Request:
Turn every line of the entries below into a numbered list, skipping blank lines. Leave the pictures out of your answer.

*** Begin section ***

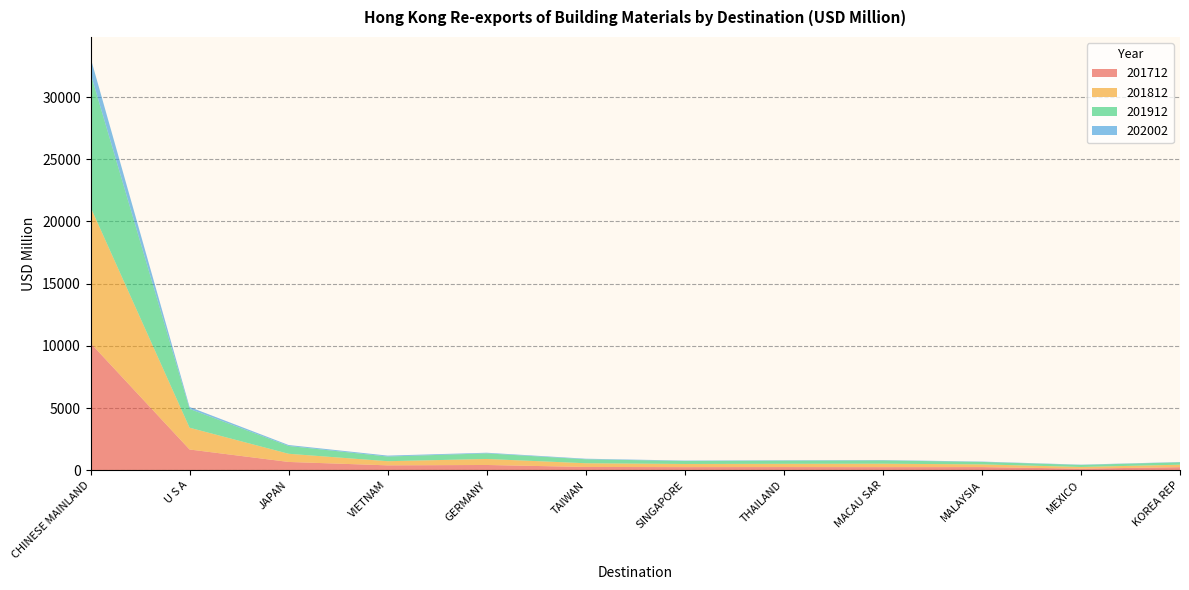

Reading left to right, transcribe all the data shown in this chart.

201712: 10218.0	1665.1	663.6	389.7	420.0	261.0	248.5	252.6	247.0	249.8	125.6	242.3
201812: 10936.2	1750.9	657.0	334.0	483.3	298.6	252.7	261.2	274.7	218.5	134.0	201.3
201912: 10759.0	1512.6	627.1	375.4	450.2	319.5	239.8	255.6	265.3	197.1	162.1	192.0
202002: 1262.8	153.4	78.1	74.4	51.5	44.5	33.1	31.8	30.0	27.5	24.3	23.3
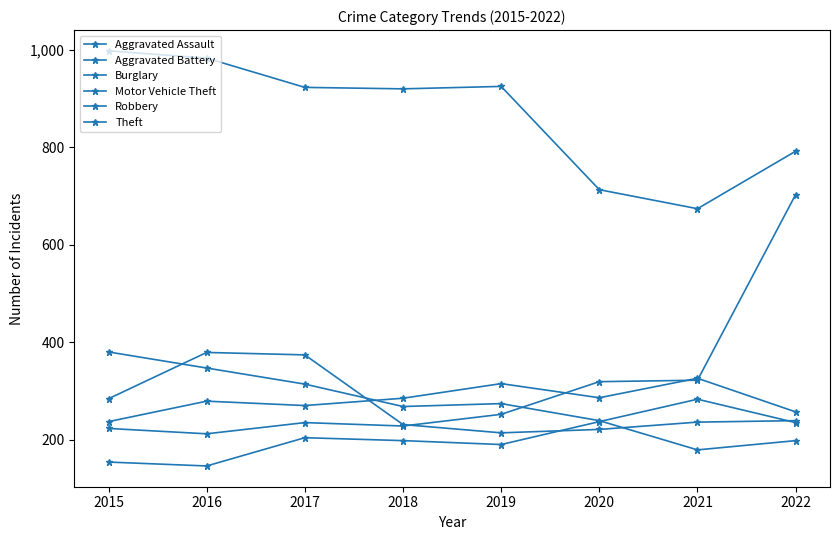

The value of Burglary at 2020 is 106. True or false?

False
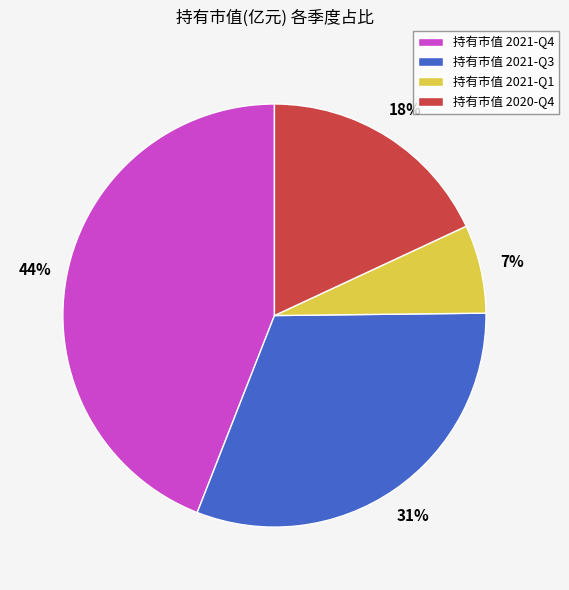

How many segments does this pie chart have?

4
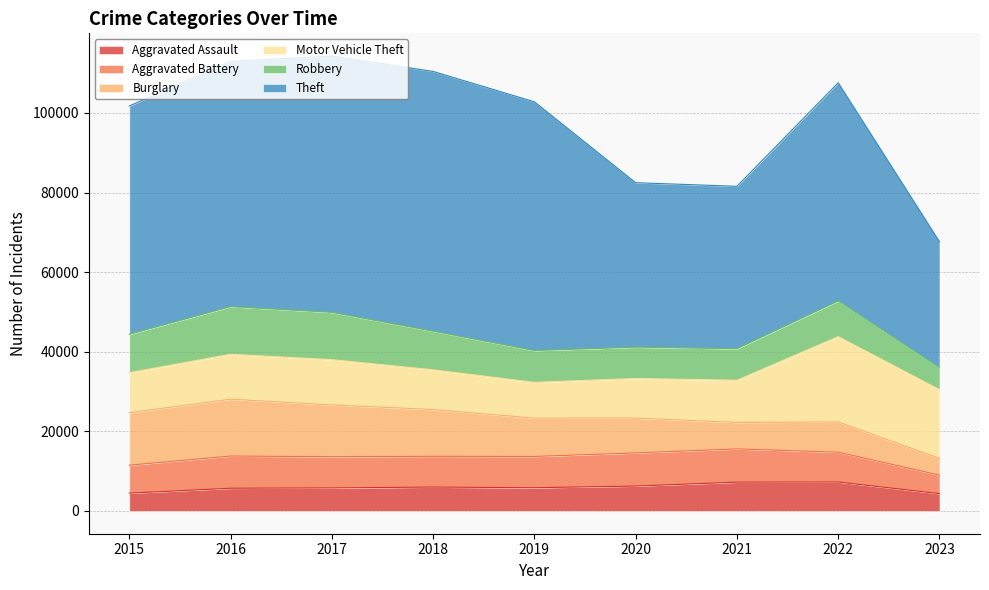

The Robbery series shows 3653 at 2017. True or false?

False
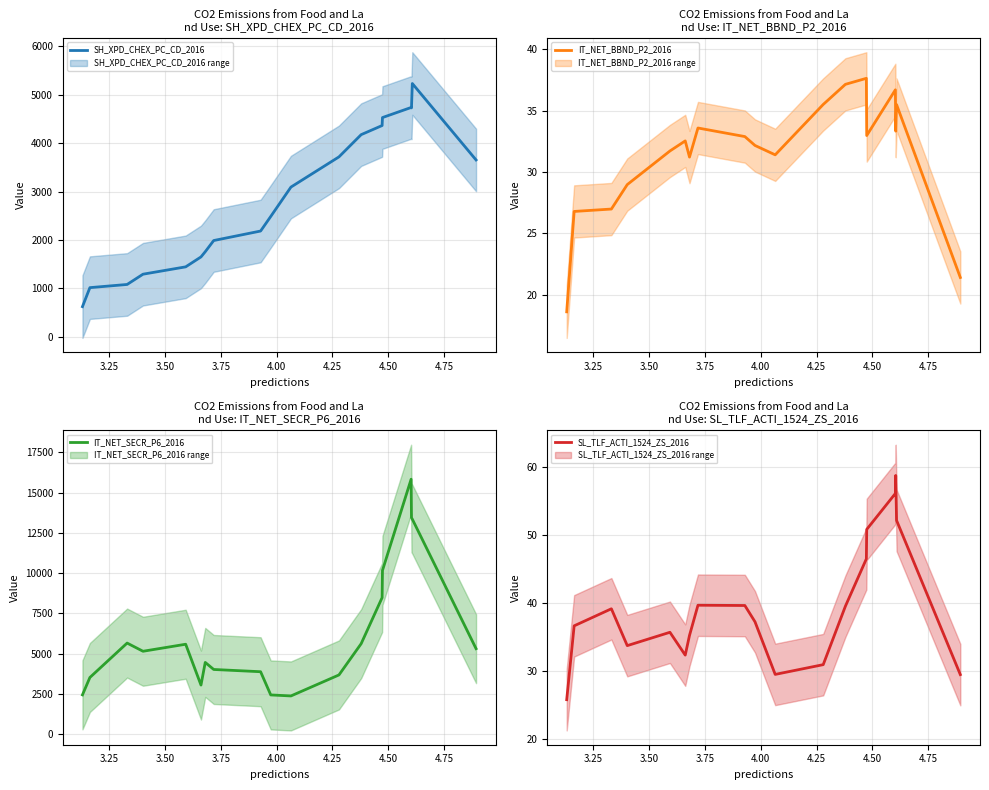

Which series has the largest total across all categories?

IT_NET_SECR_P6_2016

*** End section ***

Result of this exercise:
1. Reading left to right, transcribe all the data shown in this chart.
2. 201712: 10218.0	1665.1	663.6	389.7	420.0	261.0	248.5	252.6	247.0	249.8	125.6	242.3
3. 201812: 10936.2	1750.9	657.0	334.0	483.3	298.6	252.7	261.2	274.7	218.5	134.0	201.3
4. 201912: 10759.0	1512.6	627.1	375.4	450.2	319.5	239.8	255.6	265.3	197.1	162.1	192.0
5. 202002: 1262.8	153.4	78.1	74.4	51.5	44.5	33.1	31.8	30.0	27.5	24.3	23.3
6. The value of Burglary at 2020 is 106. True or false?
7. False
8. How many segments does this pie chart have?
9. 4
10. The Robbery series shows 3653 at 2017. True or false?
11. False
12. Which series has the largest total across all categories?
13. IT_NET_SECR_P6_2016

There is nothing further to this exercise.